**What you are asked to do**
Down to the last line, repeat the entries exactly and drop any image.

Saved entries
*** Block opens ***

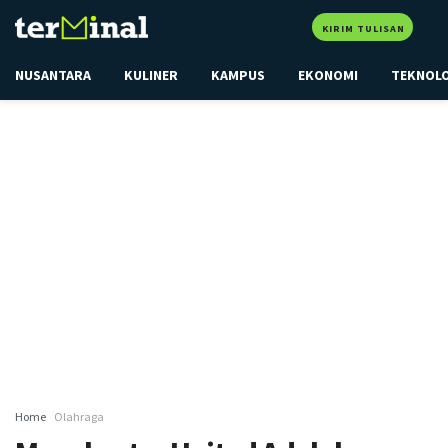
KIRIM TULISAN
NUSANTARA
KULINER
KAMPUS
EKONOMI
TEKNOL
Home
Olahraga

*** Block closes ***

**Response area**
KIRIM TULISAN
NUSANTARA
KULINER
KAMPUS
EKONOMI
TEKNOL
Home
Olahraga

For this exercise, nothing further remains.